Tomorrow’s the big day. I did talk to Ex yesterday and he’s definitely not going to the hearing which is a relief for me. He’s also making some sort of payment today, but I suspect it will only be half what he’d promised me. I’ll enter the final amount he’s in arrears for tomorrow with the income garnishment. I just don’t think he’s going to ever catch up otherwise. Because it’s half, I don’t have to borrow money from my parents, but I’m not sure I’ll have a very good rollover for next month. Since he’s starting a new job in the next few days, I am sure there’s going to be income issues as there’s always one delay or another with a new job’s first paychecks.

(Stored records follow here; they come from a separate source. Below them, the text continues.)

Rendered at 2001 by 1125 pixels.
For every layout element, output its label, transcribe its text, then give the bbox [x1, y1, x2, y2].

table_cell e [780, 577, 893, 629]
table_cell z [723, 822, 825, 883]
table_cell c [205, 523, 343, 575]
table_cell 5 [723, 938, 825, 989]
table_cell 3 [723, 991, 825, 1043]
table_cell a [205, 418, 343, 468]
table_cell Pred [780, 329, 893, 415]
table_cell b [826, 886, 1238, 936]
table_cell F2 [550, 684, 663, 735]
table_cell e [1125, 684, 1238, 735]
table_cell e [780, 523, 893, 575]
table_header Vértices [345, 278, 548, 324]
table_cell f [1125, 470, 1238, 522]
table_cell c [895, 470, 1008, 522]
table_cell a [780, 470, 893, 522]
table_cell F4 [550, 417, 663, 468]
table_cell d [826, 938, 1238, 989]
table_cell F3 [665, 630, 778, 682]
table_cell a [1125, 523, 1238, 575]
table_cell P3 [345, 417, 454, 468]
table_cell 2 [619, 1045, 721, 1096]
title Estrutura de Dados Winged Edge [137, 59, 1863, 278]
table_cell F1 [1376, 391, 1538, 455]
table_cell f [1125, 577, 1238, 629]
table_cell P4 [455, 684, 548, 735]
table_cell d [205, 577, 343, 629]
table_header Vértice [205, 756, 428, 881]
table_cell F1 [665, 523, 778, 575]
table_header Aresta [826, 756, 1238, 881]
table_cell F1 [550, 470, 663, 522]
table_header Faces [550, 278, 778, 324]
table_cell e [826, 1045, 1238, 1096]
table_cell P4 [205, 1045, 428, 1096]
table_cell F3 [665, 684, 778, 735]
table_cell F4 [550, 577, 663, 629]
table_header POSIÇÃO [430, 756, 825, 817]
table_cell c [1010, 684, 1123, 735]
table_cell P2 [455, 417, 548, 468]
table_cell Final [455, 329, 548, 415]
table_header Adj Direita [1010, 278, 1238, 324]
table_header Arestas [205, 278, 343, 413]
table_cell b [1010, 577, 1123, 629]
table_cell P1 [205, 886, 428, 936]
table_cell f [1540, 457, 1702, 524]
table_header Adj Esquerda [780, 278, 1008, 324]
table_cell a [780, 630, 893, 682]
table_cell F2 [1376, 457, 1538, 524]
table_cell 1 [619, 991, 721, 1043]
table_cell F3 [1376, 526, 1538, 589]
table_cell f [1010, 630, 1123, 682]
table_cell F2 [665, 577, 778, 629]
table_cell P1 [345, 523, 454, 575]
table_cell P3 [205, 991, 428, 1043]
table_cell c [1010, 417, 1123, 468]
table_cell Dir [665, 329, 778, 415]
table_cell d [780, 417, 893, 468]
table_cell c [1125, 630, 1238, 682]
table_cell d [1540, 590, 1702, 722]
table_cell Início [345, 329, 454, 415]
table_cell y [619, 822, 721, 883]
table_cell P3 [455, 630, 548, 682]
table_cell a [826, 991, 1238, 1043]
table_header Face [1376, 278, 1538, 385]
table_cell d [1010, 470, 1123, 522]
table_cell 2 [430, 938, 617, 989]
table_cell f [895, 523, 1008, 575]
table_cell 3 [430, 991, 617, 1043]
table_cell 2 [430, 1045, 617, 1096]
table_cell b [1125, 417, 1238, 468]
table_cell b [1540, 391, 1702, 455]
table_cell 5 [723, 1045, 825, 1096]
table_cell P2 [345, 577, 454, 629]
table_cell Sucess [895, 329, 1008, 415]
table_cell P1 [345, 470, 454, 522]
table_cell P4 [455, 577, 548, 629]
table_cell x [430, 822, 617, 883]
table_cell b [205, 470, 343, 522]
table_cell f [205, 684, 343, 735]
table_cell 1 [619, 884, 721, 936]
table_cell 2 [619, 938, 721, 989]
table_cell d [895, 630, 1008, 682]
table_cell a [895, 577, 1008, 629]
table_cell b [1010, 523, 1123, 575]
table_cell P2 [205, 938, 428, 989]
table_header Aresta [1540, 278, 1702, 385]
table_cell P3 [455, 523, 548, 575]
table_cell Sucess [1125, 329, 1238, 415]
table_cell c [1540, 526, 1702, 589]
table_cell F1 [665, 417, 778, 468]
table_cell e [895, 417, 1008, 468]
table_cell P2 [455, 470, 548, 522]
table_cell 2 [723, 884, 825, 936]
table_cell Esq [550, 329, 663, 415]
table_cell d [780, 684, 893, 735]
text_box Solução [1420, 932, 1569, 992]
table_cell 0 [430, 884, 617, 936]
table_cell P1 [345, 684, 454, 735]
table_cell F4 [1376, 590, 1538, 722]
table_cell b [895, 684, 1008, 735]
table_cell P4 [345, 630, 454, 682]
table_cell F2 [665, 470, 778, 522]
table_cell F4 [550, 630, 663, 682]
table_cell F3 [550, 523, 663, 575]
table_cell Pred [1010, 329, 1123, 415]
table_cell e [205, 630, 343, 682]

I just keep chanting “It’s almost over” between deep and steady breaths alternated with stuffing junk food in my mouth.
Last night, I made Peanut Butter Cookies—from scratch. That’s right: this working single mom of three made cookies from scratch on a weeknight. And they were delicious. Even my Mom said they were and even Abuela said they were ok (she actually said they were “rico” but very begrudgingly). The other night, I asked my mom if she had any good general reference cookbooks she didn’t really use anymore that I might borrow (forever, sorry Mom) and she brought me two. These might really get me going in the kitchen. It’s nice to have a couple of big books like this. There’s options, but not too many options that you’re overwhelmed like what happens when I do recipe searches online. They’re reputable cookbooks and I really love working with a recipe. The cookies were made with a recipe from the ever classic Joy of Cooking. I had all of the ingredients on hand. It turns out, I enjoy baking. I was reminded of this while looking through those old pictures too.
Maybe I’ll have a Divorce is Sweet Dessert Party.